Personally, I wouldn't buy any of the oxy-propane off-the-peg kits I've seen; the oxygen tends to run out astonishingly quickly, and I don't think the kits are good value.
If you are serious about oxy-propane, consider oxygen cylinder "hire" through Hobbyweld or similar, or, if you aren't planning to use the torch for cutting, maybe choose an oxygen concentrator instead.
Could the two leaks be attributable not so much to the torch but to your soldering preparation and technique?
|Keith Hudson 2||08/05/2021 11:48:16|
|3 forum posts|
My experience with a Oxyturbo set was one of frustration, flame too small, torch not very nice etc. It just about managed to repair a lug on a small aluminium casting using Lumiweld but it was hard work. This was quite a few years ago and things may have improved but the Rothenberger looks very similar to the Oxyturbo that I binned in disgust.
I now want to try again but it will be the lightweight Oxy propane sets that I am looking at, the sort of thing that look and behave like a normal OA torch. The initial cost of kit will be less than the Rothenberger but the deposit on propane and oxygen bottles will take out the saving, however lower re fill cost of gas bottles with make substantial savings if used for more than the occasional bit of silver soldering or brazing.

----------------------------------------

■ Tasks to carry out ■
1. Reproduce the oxy-propane torch discussion from "Personally, I wouldn't" to "are good value.".
2. Rewrite the paragraph beginning "I now want to try again" from the oxy-propane torch discussion in a shorter form, keeping its main facts.
3. Extend the oxy-propane torch discussion, picking up after its last sentence.

■ Entries shown ■
----------------------------------------

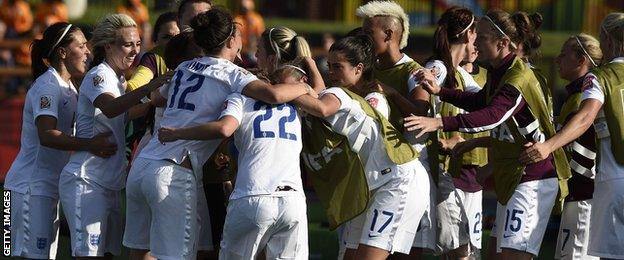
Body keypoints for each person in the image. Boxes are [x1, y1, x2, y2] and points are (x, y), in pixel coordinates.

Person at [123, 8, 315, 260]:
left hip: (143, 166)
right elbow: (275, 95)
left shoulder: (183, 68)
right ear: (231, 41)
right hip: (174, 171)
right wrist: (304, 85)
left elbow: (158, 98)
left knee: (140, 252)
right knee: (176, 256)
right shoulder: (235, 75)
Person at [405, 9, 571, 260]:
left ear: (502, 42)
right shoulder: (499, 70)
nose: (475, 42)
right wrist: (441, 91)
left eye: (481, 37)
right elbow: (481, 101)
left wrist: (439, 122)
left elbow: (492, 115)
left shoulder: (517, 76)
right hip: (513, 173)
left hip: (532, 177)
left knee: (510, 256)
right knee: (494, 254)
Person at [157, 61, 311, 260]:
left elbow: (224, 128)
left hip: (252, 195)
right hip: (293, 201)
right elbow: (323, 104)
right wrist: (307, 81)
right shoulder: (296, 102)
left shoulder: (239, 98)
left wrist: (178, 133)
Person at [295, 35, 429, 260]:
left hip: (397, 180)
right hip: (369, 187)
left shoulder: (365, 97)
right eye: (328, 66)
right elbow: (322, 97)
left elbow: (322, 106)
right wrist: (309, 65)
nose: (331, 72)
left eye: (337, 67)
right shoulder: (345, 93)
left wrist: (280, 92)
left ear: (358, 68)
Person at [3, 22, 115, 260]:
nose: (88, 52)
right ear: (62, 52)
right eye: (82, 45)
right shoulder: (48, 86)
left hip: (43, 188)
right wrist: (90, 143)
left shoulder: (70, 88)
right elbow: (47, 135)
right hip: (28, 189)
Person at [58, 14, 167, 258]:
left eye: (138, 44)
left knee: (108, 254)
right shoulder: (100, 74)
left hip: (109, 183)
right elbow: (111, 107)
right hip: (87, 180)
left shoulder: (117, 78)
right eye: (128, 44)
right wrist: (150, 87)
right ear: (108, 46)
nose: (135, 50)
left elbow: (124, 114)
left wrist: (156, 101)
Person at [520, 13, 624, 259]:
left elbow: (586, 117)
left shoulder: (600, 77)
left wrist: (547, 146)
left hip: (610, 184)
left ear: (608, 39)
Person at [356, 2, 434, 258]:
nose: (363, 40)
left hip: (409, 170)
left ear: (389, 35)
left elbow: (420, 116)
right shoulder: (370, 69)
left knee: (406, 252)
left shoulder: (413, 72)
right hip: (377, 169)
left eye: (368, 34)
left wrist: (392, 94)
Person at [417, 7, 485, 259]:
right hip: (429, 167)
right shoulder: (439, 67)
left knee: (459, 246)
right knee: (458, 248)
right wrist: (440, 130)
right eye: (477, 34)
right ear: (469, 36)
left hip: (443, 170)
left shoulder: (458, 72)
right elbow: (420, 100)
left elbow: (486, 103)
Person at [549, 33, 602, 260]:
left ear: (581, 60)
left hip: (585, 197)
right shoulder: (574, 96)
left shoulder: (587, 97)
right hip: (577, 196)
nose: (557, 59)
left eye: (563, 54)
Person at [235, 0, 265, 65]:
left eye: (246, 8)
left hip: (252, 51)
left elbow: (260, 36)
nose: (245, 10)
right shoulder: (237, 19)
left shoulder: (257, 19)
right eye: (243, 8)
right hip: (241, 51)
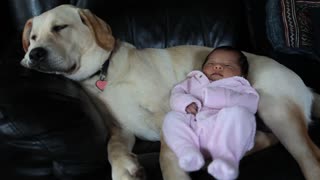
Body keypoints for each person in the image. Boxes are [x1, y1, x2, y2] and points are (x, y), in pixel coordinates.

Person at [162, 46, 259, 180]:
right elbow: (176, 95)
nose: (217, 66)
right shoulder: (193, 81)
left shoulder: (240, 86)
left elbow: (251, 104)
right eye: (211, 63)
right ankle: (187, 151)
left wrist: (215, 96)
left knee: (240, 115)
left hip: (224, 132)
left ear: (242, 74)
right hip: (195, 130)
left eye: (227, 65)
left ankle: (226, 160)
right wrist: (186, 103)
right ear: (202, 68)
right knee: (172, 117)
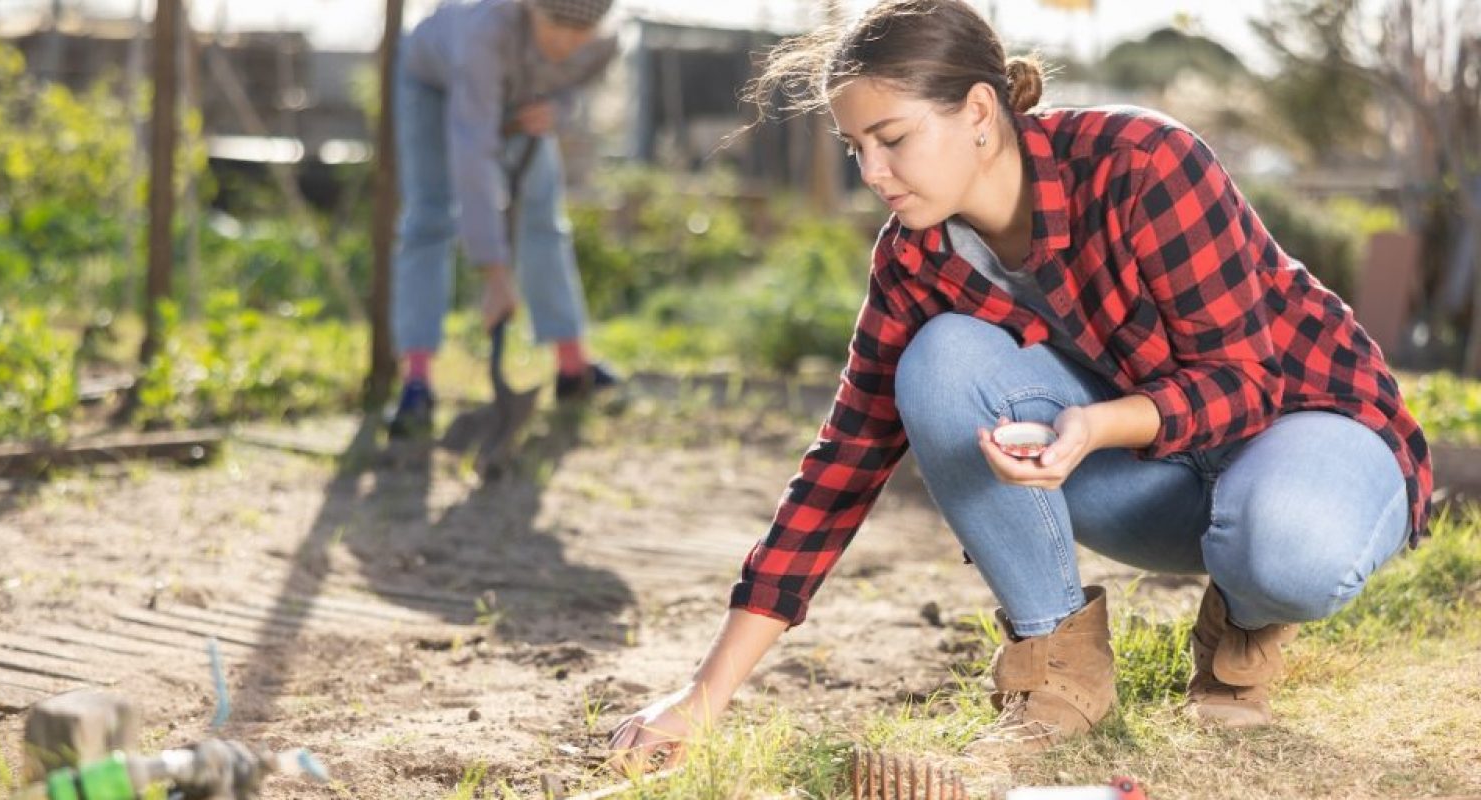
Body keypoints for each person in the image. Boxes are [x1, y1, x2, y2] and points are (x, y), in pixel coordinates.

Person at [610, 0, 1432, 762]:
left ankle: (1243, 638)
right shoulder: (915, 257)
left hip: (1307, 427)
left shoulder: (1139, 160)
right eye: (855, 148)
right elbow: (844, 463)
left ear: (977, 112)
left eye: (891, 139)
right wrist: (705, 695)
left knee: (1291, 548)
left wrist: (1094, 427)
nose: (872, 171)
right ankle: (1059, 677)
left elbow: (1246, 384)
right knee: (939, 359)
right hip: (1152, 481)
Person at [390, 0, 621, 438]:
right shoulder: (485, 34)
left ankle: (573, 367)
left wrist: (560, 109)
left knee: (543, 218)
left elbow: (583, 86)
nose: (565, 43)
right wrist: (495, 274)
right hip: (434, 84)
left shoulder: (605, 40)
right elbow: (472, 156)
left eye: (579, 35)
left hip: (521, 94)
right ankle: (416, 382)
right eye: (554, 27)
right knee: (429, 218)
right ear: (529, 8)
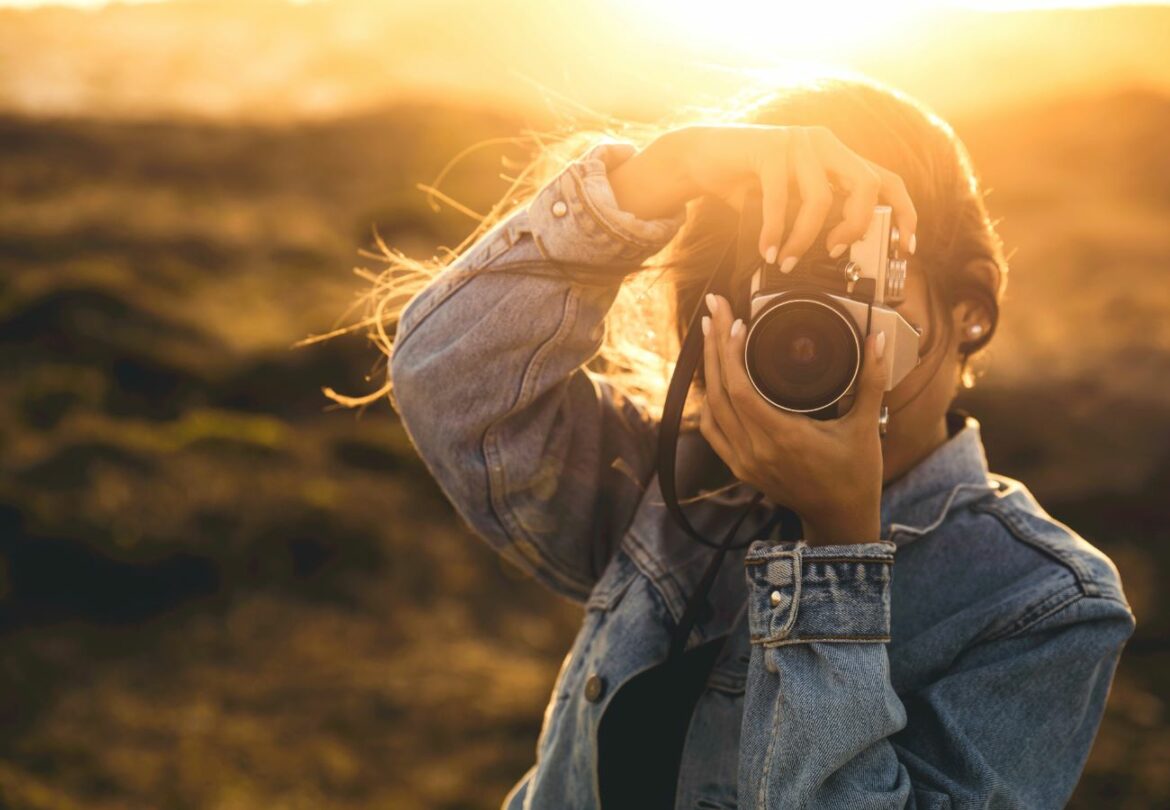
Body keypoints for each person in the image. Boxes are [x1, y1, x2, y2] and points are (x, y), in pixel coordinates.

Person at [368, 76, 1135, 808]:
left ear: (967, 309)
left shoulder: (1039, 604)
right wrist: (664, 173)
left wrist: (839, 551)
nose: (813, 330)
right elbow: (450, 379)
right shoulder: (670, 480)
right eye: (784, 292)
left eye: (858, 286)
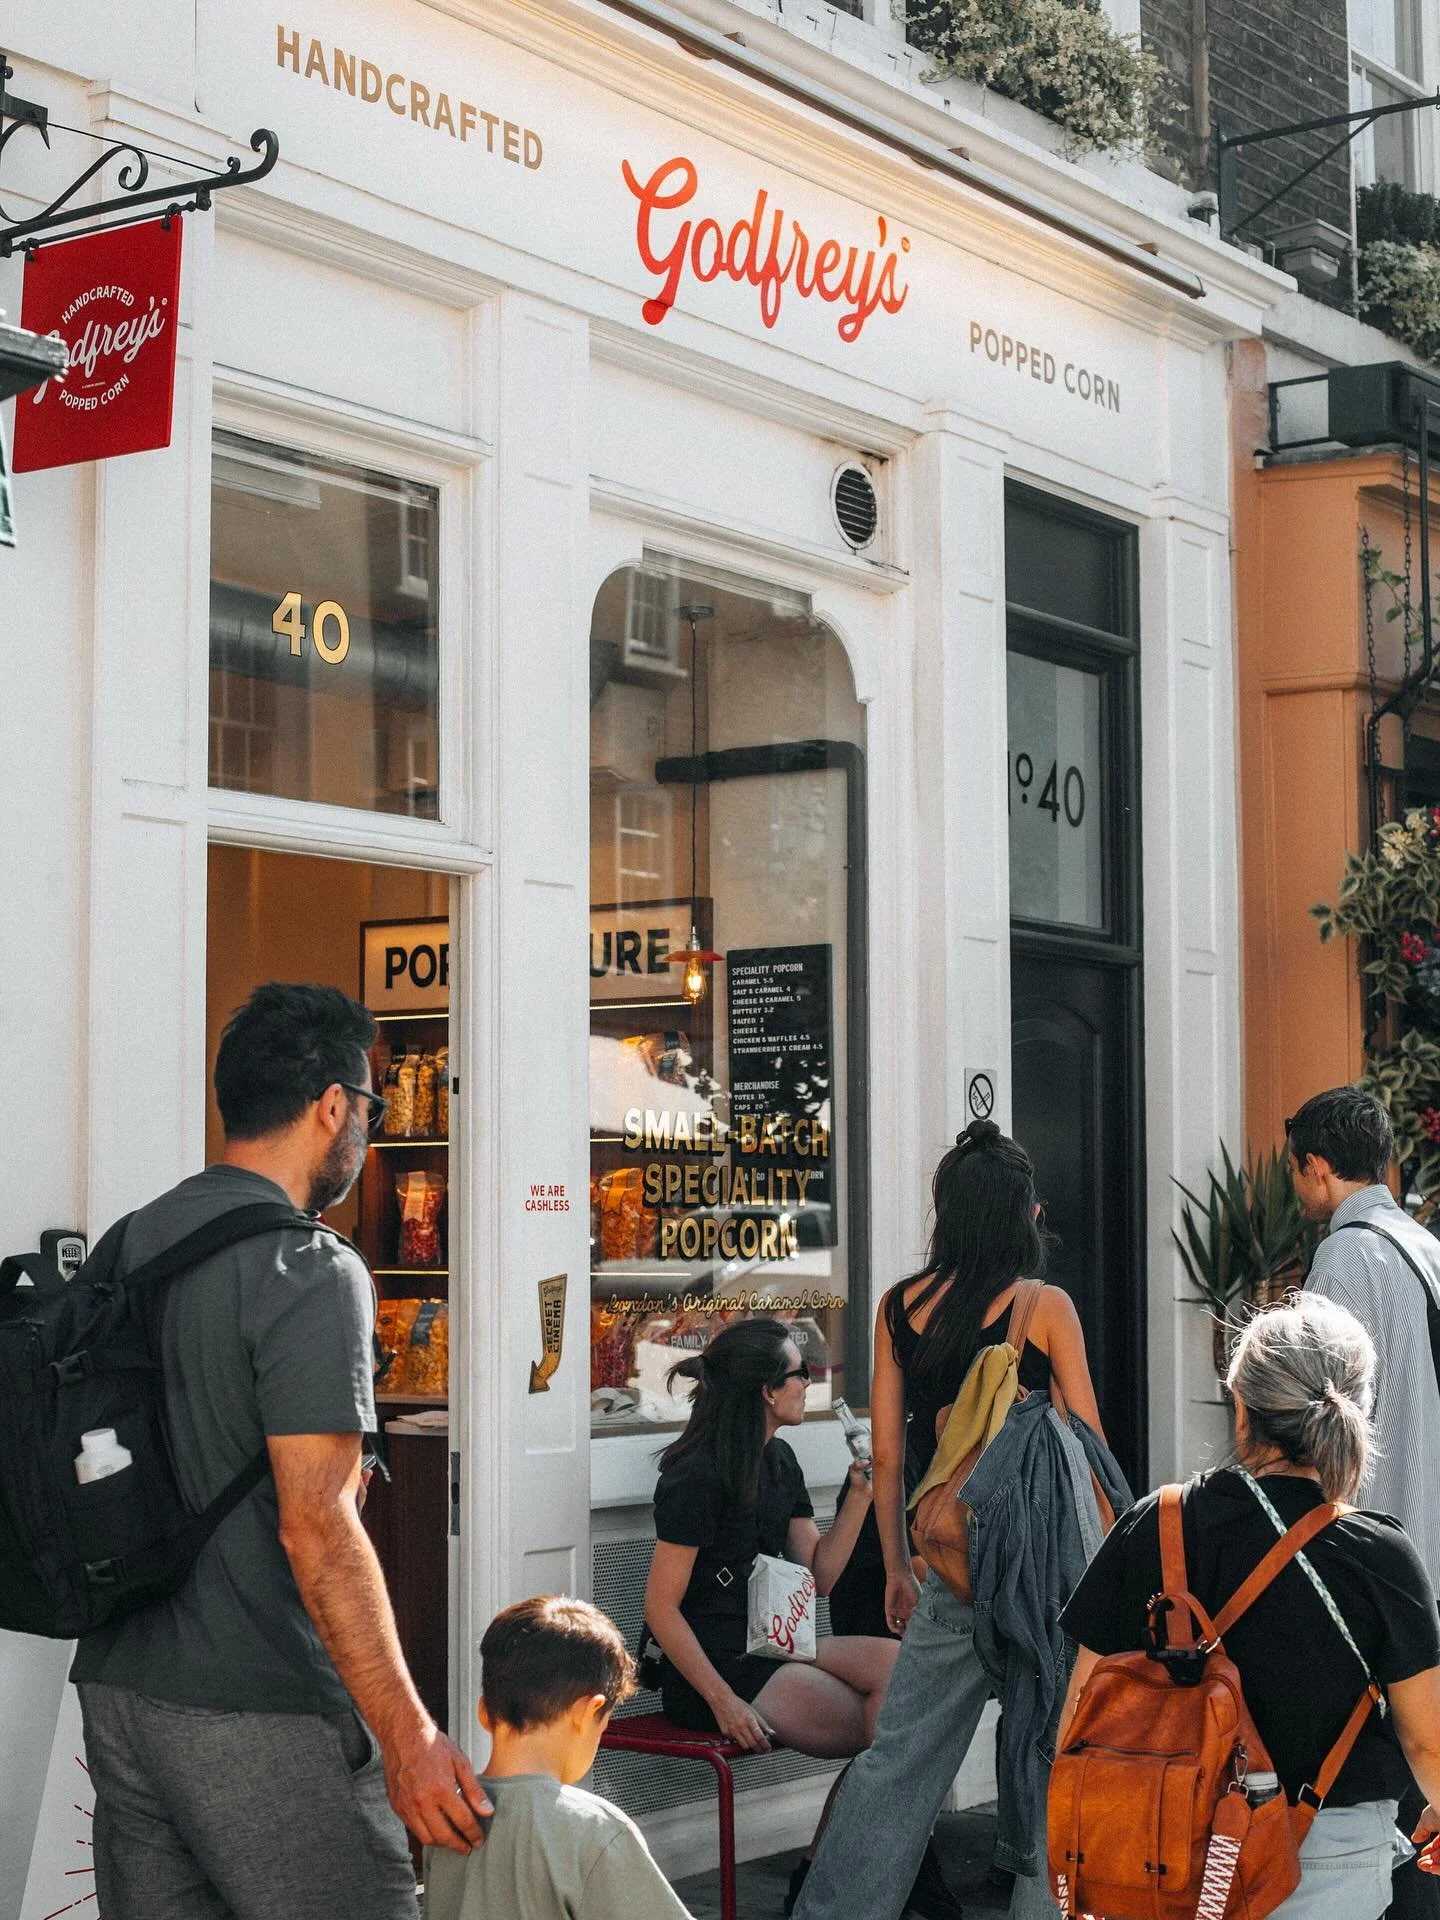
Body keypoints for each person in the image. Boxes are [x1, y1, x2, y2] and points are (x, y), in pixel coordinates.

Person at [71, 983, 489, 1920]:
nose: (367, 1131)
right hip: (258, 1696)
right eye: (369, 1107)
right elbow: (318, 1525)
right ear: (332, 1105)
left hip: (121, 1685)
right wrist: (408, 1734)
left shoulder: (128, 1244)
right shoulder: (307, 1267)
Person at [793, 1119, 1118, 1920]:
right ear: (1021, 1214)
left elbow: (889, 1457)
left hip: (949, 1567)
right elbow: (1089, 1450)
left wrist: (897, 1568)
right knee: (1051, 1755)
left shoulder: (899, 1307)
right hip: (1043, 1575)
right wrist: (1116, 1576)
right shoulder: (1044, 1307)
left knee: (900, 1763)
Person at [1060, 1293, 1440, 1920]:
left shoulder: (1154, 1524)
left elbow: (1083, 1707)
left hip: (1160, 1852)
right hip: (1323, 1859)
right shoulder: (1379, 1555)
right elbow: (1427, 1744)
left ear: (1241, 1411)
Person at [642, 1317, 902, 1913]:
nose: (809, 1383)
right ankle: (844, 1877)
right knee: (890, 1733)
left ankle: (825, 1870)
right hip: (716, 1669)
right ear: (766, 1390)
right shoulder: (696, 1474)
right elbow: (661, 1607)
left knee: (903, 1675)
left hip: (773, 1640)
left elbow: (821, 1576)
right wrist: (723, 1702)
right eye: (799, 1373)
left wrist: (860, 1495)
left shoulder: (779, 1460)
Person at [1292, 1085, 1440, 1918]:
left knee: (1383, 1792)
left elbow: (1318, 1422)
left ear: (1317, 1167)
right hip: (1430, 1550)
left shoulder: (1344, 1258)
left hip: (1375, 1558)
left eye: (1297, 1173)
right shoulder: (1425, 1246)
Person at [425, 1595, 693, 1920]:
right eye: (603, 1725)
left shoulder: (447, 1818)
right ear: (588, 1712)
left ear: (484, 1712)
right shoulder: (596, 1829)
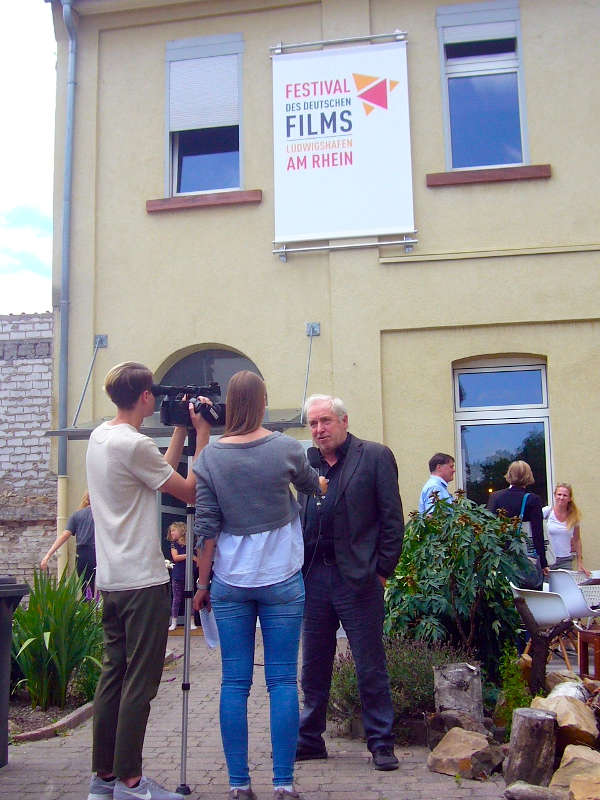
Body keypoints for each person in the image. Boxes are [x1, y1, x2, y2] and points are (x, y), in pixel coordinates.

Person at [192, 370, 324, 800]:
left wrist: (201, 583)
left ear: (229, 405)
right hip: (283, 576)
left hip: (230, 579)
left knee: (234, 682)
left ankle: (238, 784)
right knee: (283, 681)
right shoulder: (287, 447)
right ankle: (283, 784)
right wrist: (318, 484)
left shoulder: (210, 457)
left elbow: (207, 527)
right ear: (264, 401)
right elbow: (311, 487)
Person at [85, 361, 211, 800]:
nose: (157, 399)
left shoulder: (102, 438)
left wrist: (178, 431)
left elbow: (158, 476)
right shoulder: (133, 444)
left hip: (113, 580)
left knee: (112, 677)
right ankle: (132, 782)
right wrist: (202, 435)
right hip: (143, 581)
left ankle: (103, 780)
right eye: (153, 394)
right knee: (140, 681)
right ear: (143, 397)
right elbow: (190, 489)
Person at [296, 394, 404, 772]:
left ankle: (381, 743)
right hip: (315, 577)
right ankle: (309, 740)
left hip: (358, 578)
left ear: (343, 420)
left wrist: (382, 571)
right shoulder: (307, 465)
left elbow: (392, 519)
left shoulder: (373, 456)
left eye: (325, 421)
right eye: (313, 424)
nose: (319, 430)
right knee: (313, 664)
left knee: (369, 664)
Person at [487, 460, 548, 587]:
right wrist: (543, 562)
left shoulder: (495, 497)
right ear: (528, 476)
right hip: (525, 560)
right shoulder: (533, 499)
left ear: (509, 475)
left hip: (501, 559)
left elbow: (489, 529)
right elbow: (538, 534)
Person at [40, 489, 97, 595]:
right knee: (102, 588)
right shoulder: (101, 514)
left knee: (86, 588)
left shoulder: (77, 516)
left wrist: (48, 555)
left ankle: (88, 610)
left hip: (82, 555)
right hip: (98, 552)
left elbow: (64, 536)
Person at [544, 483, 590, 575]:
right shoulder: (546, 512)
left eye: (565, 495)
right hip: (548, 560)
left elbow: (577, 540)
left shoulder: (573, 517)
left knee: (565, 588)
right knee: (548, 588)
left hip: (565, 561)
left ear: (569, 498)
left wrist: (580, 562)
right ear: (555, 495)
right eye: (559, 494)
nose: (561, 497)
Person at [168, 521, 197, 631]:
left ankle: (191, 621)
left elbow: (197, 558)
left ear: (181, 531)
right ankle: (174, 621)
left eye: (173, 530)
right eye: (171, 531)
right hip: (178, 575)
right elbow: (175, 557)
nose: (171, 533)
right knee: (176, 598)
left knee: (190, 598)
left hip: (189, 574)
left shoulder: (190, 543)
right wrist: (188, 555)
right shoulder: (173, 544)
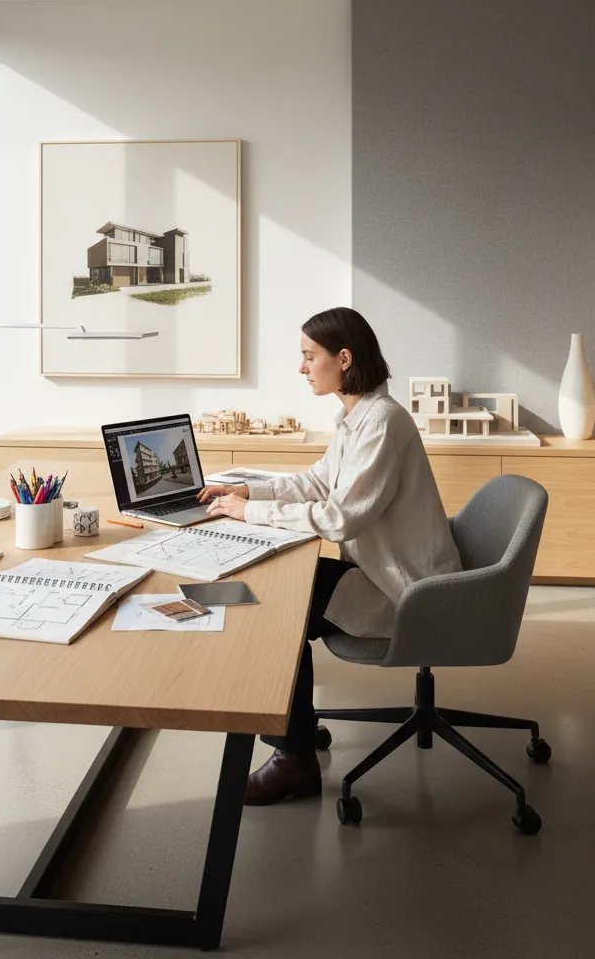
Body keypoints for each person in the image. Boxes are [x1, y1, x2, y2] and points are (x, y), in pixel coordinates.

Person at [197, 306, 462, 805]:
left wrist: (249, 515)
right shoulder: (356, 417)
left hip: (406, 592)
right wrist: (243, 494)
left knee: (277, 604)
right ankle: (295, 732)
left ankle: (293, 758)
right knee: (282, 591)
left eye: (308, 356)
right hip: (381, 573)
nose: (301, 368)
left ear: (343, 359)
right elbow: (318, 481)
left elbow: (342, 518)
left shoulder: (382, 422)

----------------------------------------

■ Answers to each task ■
1.
Personally, I wouldn't buy any of the oxy-propane off-the-peg kits I've seen; the oxygen tends to run out astonishingly quickly, and I don't think the kits are good value.

2. The writer wants to try again, this time with lightweight oxy-propane sets that look and behave like a normal OA torch. The kit costs less than the Rothenberger, but the deposits on the propane and oxygen bottles cancel that saving. Cheaper bottle refills, however, bring substantial savings for anyone doing more than occasional silver soldering or brazing.

3.
Edited By Keith Hudson 2 on 08/05/2021 11:50:35
Edited By JasonB on 08/05/2021 16:16:02
|John Rutzen||08/05/2021 12:35:13|
|323 forum posts|
Hi, my biggest improvement in my silver soldering kit has been my Sievert Cyclone burner [ the 10kW] one. This provides terrific heat and will work inside the firebox. I don't think you need anything else if you wrap everything you can with ceramic fibre so as not to lose heat. I got my cyclone burner on ebay for about £15 but they would be worth it if you have to pay full price. You can get the ceramic fibre from pottery suppliers.
7229 forum posts
That's right. Silver-solder melts well below the temperature of Propane burning in Air (650°C vs 1900°C), so temperature isn't the problem.
Burning Propane in Oxygen raises the flame temperature to about 2800°C, but the amount of heat delivered by the torch is about the same. For soldering, heat is wanted, not temperature. The higher temperature risks burning the boiler and the solder close to the flame, whilst still not delivering enough heat to make a satisfactory soldered joint.
What's needed is a large torch delivering more heat from a bigger flame, not a small torch with a high-temperature flame.
I've found Silver-soldering is much easier to do with a big torch. My small set up struggles with more than a cubic inch of metal. Takes so long to bring the job up to solder point that the flux may have boiled off and maybe only one end of the job is hot enough. It's necessary to surround the work with insulating firebrick to stop heat escaping faster than my dinky 900W Sievert can push it in. Watching the same job done with a 14kW torch is an eye-opener - one quick blast and it's done.
Though I'm sure soldering is possible in skilled hands, Oxy flames are really for welding and cutting.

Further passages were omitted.